#### [EXERCISE DETAILS]
The answer should hold nothing but the lines from the one with "Pašvaldības policijas informatīvais" through the end of the listing below, each exactly as written.
============================================================
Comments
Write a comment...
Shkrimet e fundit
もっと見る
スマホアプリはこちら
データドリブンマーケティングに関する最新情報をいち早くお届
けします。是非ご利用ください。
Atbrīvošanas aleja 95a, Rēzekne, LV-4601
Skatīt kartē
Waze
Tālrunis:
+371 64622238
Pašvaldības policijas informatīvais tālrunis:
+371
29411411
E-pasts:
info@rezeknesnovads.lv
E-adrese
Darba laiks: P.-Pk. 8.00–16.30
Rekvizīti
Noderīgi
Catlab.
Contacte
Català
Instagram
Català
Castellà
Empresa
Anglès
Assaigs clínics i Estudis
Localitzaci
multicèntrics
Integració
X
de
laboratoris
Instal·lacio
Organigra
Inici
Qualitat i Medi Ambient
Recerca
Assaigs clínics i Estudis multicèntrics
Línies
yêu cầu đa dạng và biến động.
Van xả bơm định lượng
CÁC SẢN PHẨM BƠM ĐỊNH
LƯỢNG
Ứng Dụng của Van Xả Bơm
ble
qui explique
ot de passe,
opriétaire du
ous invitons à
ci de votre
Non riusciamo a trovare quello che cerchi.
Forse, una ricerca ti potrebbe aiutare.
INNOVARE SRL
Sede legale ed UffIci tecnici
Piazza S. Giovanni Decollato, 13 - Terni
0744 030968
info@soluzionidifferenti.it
============================================================
#### [COMPLETED EXERCISE]
Pašvaldības policijas informatīvais tālrunis:
+371
29411411
E-pasts:
info@rezeknesnovads.lv
E-adrese
Darba laiks: P.-Pk. 8.00–16.30
Rekvizīti
Noderīgi
Catlab.
Contacte
Català
Instagram
Català
Castellà
Empresa
Anglès
Assaigs clínics i Estudis
Localitzaci
multicèntrics
Integració
X
de
laboratoris
Instal·lacio
Organigra
Inici
Qualitat i Medi Ambient
Recerca
Assaigs clínics i Estudis multicèntrics
Línies
yêu cầu đa dạng và biến động.
Van xả bơm định lượng
CÁC SẢN PHẨM BƠM ĐỊNH
LƯỢNG
Ứng Dụng của Van Xả Bơm
ble
qui explique
ot de passe,
opriétaire du
ous invitons à
ci de votre
Non riusciamo a trovare quello che cerchi.
Forse, una ricerca ti potrebbe aiutare.
INNOVARE SRL
Sede legale ed UffIci tecnici
Piazza S. Giovanni Decollato, 13 - Terni
0744 030968
info@soluzionidifferenti.it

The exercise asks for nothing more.